Note to self: Spend less time playing with guns and more time cleaning house.


----------



## Fred40 (Jan 7, 2008)

One of my good friends Dad killed the family dog goofing around with his "unloaded" gun.


----------



## john doe. (Aug 26, 2006)

Complicity kills... or at least hurts like a BITCH!


----------



## gmaske (Jan 7, 2008)

Gulp! I'm sure glad you posted that!.....It WILL redouble my efforts to be careful for sure. Maybe that should be stuck on top as a permanent reminder to us all.


----------



## milquetoast (Nov 25, 2006)

cakustoms said:


> :smt119 That is insane. I have had a brainfart moment similar to this in the past.....Up late (4:00) and remembered hearing that if the trigger was pulled on a P22 with the safety on that it would eventually kick the safety off. Forgot to take the mag out and cycled the slide to cock the hammer and put it on safety. Like an idiot I started pulling the trigger to see if what I had heard was true...sure enough.....POP...missed my knee by half an inch, into the couch where it hit a spring....split in two and exited the back striking a bookshelf and the front door. After seeing these pictures I'm glad I didn't hit my knee, and reminded once again to unload the weapon before doing any safety checks.:smt023


And also do all "safety checks" and other trigger-pressing with the pistol pointed at the one designated impact area in the house. Right now, mine is an old Second Chance vest leaning against an exterior wall that backs up to a cinder block wall. In my previous house it was the brick fireplace.

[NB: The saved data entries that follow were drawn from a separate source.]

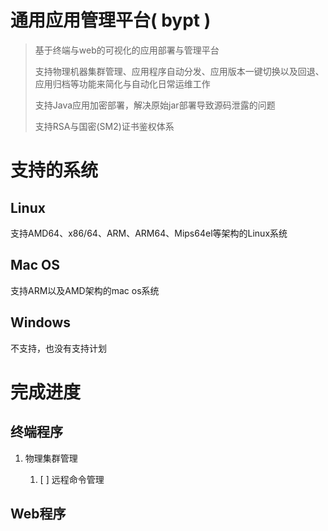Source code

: # 通用应用管理平台( bypt )

> 基于终端与web的可视化的应用部署与管理平台
> 
> 支持物理机器集群管理、应用程序自动分发、应用版本一键切换以及回退、应用归档等功能来简化与自动化日常运维工作
> 
> 支持Java应用加密部署，解决原始jar部署导致源码泄露的问题
> 
> 支持RSA与国密(SM2)证书鉴权体系

# 

# 支持的系统

## Linux

支持AMD64、x86/64、ARM、ARM64、Mips64el等架构的Linux系统

## Mac OS

支持ARM以及AMD架构的mac os系统

## Windows

不支持，也没有支持计划



# 完成进度

## 终端程序

1. 物理集群管理
   
   1. [ ] 远程命令管理

## Web程序
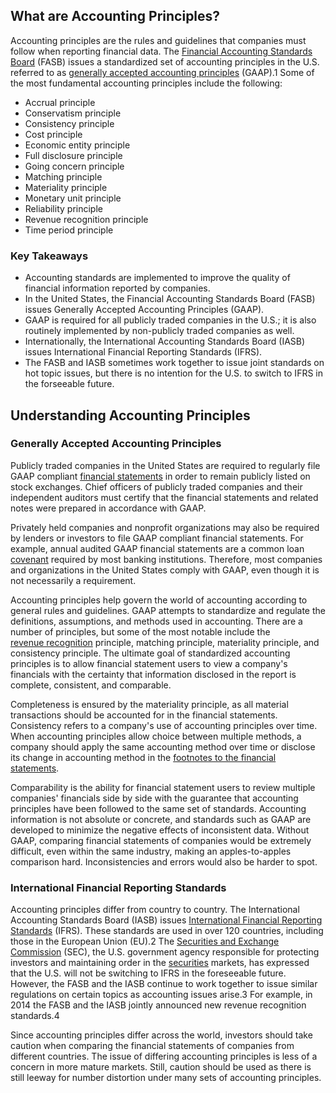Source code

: ## What are Accounting Principles?

Accounting principles are the rules and guidelines that companies must follow when reporting financial data. The [Financial Accounting Standards Board](https://www.investopedia.com/terms/f/fasb.asp) (FASB) issues a standardized set of accounting principles in the U.S. referred to as [generally accepted accounting principles](https://www.investopedia.com/terms/g/gaap.asp) (GAAP).1 Some of the most fundamental accounting principles include the following:

-   Accrual principle
-   Conservatism principle
-   Consistency principle
-   Cost principle
-   Economic entity principle
-   Full disclosure principle
-   Going concern principle
-   Matching principle
-   Materiality principle
-   Monetary unit principle
-   Reliability principle
-   Revenue recognition principle
-   Time period principle

### Key Takeaways

-   Accounting standards are implemented to improve the quality of financial information reported by companies.
-   In the United States, the Financial Accounting Standards Board (FASB) issues Generally Accepted Accounting Principles (GAAP).
-   GAAP is required for all publicly traded companies in the U.S.; it is also routinely implemented by non-publicly traded companies as well.
-   Internationally, the International Accounting Standards Board (IASB) issues International Financial Reporting Standards (IFRS).
-   The FASB and IASB sometimes work together to issue joint standards on hot topic issues, but there is no intention for the U.S. to switch to IFRS in the forseeable future.

## Understanding Accounting Principles

### Generally Accepted Accounting Principles

Publicly traded companies in the United States are required to regularly file GAAP compliant [financial statements](https://www.investopedia.com/terms/f/financial-statements.asp) in order to remain publicly listed on stock exchanges. Chief officers of publicly traded companies and their independent auditors must certify that the financial statements and related notes were prepared in accordance with GAAP.

Privately held companies and nonprofit organizations may also be required by lenders or investors to file GAAP compliant financial statements. For example, annual audited GAAP financial statements are a common loan [covenant](https://www.investopedia.com/terms/c/covenant.asp) required by most banking institutions. Therefore, most companies and organizations in the United States comply with GAAP, even though it is not necessarily a requirement.

Accounting principles help govern the world of accounting according to general rules and guidelines. GAAP attempts to standardize and regulate the definitions, assumptions, and methods used in accounting. There are a number of principles, but some of the most notable include the [revenue recognition](https://www.investopedia.com/terms/r/revenuerecognition.asp) principle, matching principle, materiality principle, and consistency principle. The ultimate goal of standardized accounting principles is to allow financial statement users to view a company's financials with the certainty that information disclosed in the report is complete, consistent, and comparable.

Completeness is ensured by the materiality principle, as all material transactions should be accounted for in the financial statements. Consistency refers to a company's use of accounting principles over time. When accounting principles allow choice between multiple methods, a company should apply the same accounting method over time or disclose its change in accounting method in the [footnotes to the financial statements](https://www.investopedia.com/terms/f/footnote.asp).

Comparability is the ability for financial statement users to review multiple companies' financials side by side with the guarantee that accounting principles have been followed to the same set of standards. Accounting information is not absolute or concrete, and standards such as GAAP are developed to minimize the negative effects of inconsistent data. Without GAAP, comparing financial statements of companies would be extremely difficult, even within the same industry, making an apples-to-apples comparison hard. Inconsistencies and errors would also be harder to spot.

### International Financial Reporting Standards

Accounting principles differ from country to country. The International Accounting Standards Board (IASB) issues [International Financial Reporting Standards](https://www.investopedia.com/terms/i/ifrs.asp) (IFRS). These standards are used in over 120 countries, including those in the European Union (EU).2 The [Securities and Exchange Commission](https://www.investopedia.com/terms/s/sec.asp) (SEC), the U.S. government agency responsible for protecting investors and maintaining order in the [securities](https://www.investopedia.com/terms/s/security.asp) markets, has expressed that the U.S. will not be switching to IFRS in the foreseeable future. However, the FASB and the IASB continue to work together to issue similar regulations on certain topics as accounting issues arise.3 For example, in 2014 the FASB and the IASB jointly announced new revenue recognition standards.4

Since accounting principles differ across the world, investors should take caution when comparing the financial statements of companies from different countries. The issue of differing accounting principles is less of a concern in more mature markets. Still, caution should be used as there is still leeway for number distortion under many sets of accounting principles.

No matter how many times you unload a gun, sometimes they just aren't nearly as unloaded as you thought. Just assume the gun will go bang, so hang a target on something bullet-proof and inexpensive to repair/repaint -- not the TV, not the refrigerator, not the dog.


----------



## Benzbuilder (Sep 7, 2006)

This Man has been posting on Bullseye-l. He has set up a web page with all the info.

http://69.60.3.248/index.html

P.S. I had my first Negligent discharge last year. I was in the process of moving and decided to catalog my arsenal. While taking pics and listing all the serial numbers. I was very careful with regard to handling the guns. I would take every pistol and lock the slide back remove the mag and then call out the needed info to my wife. i got down to my little Llama especial .22, I completed the clearing ritual as I had on the other 20 or so( I was getting complacent). However to drop the hammer on this pistol I had to insert the mag. I never noticed that the mag was loaded. Luckily I had pointed it in the safest direction at the time, the garage floor. which stopped the bullet from hurting anyone.


----------



## babs (Nov 30, 2007)

Rule II saved you by having that muzzle pointed at something that was ok to destroy.. unfortunately probably not cheap to repair though.  Although... I never point anything straight down.. I find something else, a side of a hill or bank or into the woods at low angle etc.

Funny I went over to a friend's house late last week and he was showing me a .45 S&W auto he had... I chewed him out for passing that muzzle across me.. He didn't even realize it. whooops! And it was a verified loaded .45... 

Futzing around with a loaded and chambered .45 and not keeping absolute attention to muzzle direction regardless of trying to holster or decock or whatever.. I can't imagine it but I've seen it, from EXPERIENCED gun-owners.. That's what cracks me up.

Muzzle direction is not just where it happens to go.. It must always be absolute conscious decision and under absolute control. Loaded or unloaded... It's where that business-end is pointed that counts whether it fires or not. .... opinion from the newbie here. :mrgreen:


----------



## Jaketips42 (Nov 24, 2007)

Good reminder for being careless. I have had a BB in my finger for 13 yers now for being stupid. And that's a constant reminder. Let alone a 45 in the leg after ricochet. ouch.


----------



## GTD (Dec 19, 2007)

Wow!! Thanks for the pics, and the reminder. I have made my share of mistakes in handling firearms, thankfully never had a ND and hopefully never will.


----------